Parkinson's Disease (PD) is a common and progressive neurodegenerative disorder characterised by motor impairments as well as non-motor symptoms. While dopamine-based therapies are effective in fighting the symptoms in the early stages of the disease, a lack of neuroprotective drugs means that the disease continues to progress. Along with the traditionally recognised pathological hallmarks of dopaminergic neuronal death and intracellular α-synuclein (α-syn) depositions, iron accumulation, elevated oxidative stress and lipid peroxidation damage are further conspicuous features of PD pathophysiology. However, the underlying mechanisms linking these pathological hallmarks with neurodegeneration still remain unclear. Ferroptosis, a regulated iron dependent cell death pathway involving a lethal accumulation of lipid peroxides, shares several features with PD pathophysiology.
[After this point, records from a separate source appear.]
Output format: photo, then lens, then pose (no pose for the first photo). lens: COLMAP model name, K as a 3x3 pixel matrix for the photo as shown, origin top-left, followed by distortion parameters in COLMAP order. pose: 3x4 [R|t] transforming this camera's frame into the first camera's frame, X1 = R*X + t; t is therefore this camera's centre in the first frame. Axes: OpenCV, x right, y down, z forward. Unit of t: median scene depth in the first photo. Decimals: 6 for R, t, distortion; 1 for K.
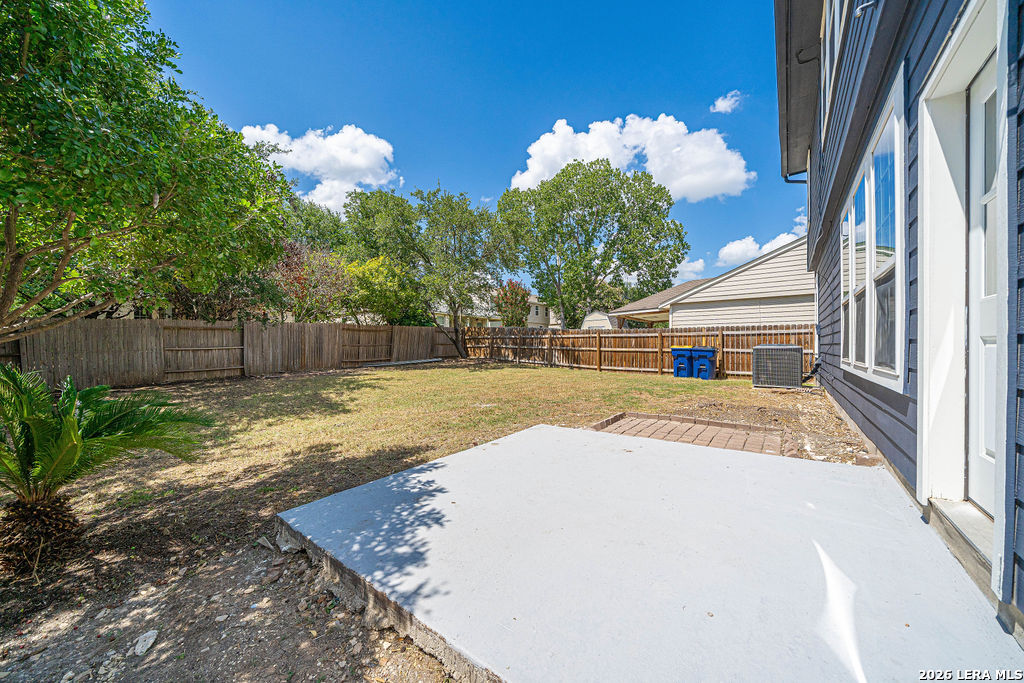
lens RADIAL K [[352.3, 0, 512.9], [0, 352.3, 346.5], [0, 0, 1]] dist [-0.005865, -0.000596]
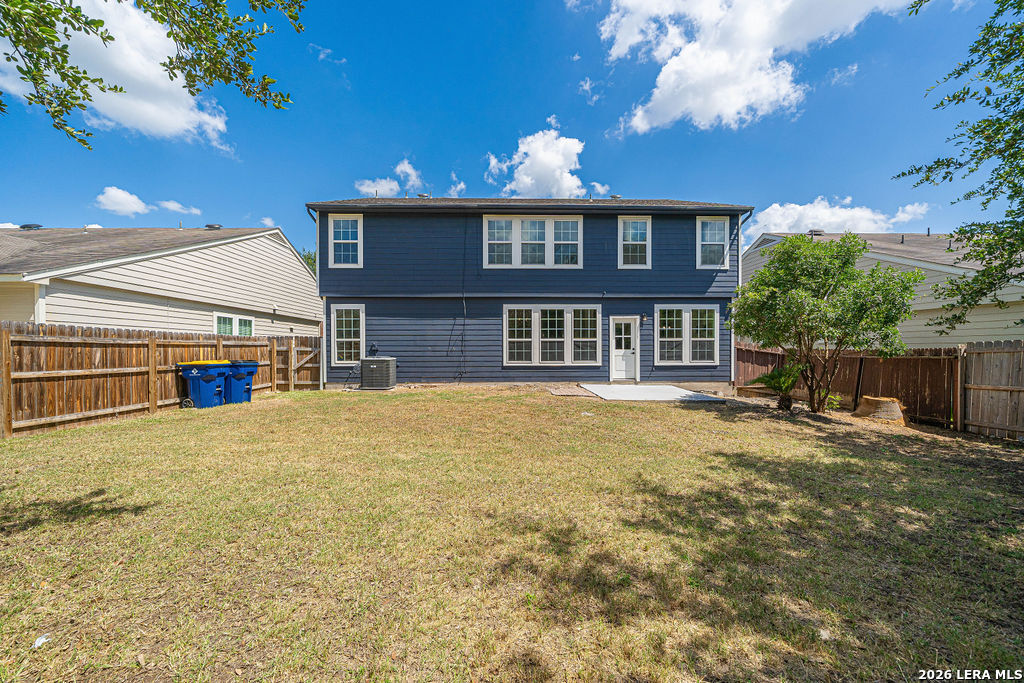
lens RADIAL K [[379.7, 0, 520.7], [0, 379.7, 343.0], [0, 0, 1]] dist [-0.008680, 0.000133]
pose [[-0.642741, 0.015848, 0.765920, -0.390687], [0.003853, 0.999840, -0.017454, -0.017209], [-0.766074, -0.008267, -0.642699, 0.847494]]
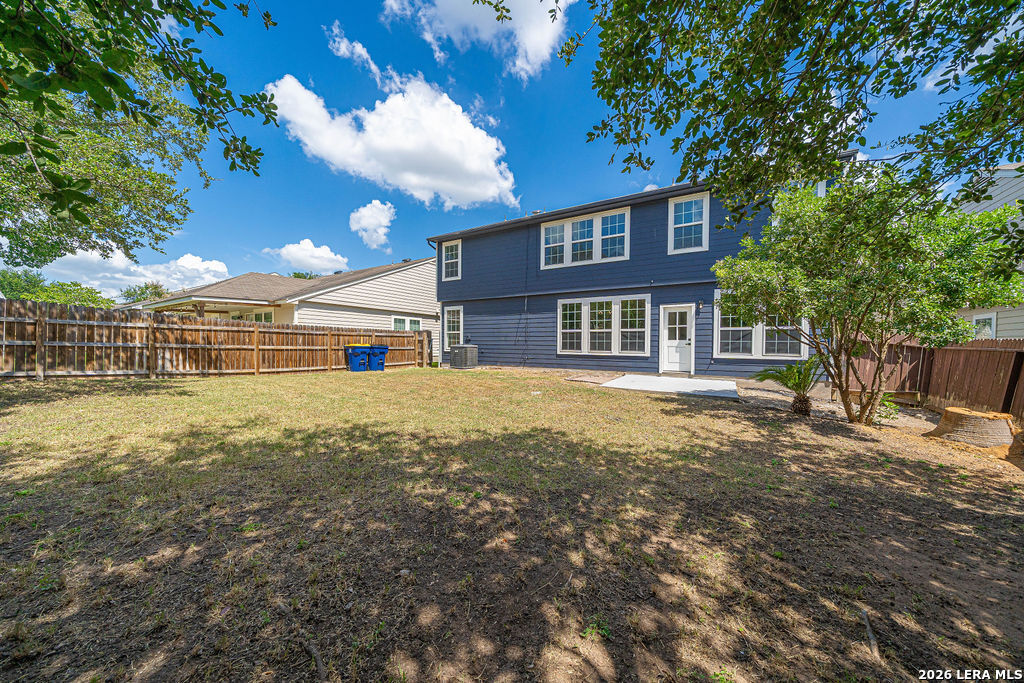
lens RADIAL K [[352.3, 0, 522.8], [0, 352.3, 345.4], [0, 0, 1]] dist [-0.005865, -0.000596]
pose [[-0.118423, 0.000806, 0.992963, -0.601422], [-0.008789, 0.999960, -0.001860, -0.000012], [-0.992924, -0.008947, -0.118411, 0.509801]]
Interestingly, α-syn has been functionally linked with the metabolism of both iron and lipid, suggesting a possible interplay between dysregulated α-syn and other PD pathological hallmarks related to ferroptosis. This review will address the importance for understanding these disease mechanisms that could be targeted therapeutically. Anti-ferroptosis molecules are neuroprotective in PD animal models and the anti-ferroptotic iron chelator, deferiprone, slowed disease progression and improved motor function in two independent clinical trials for PD. An ongoing larger multi-centre phase 2 clinical trial will confirm the therapeutic potential of deferiprone and the relevance of ferroptosis in PD. This review addresses the known pathological features of PD in relation to the ferroptosis pathway with therapeutic implications of targeting this cell death pathway.
Trial registration: ClinicalTrials.gov NCT02655315.
Keywords: Alpha synuclein; Ferroptosis; Iron metabolism; Lipid peroxidation; Non apoptotic cell death; Oxidative stress; Parkinson’s Disease.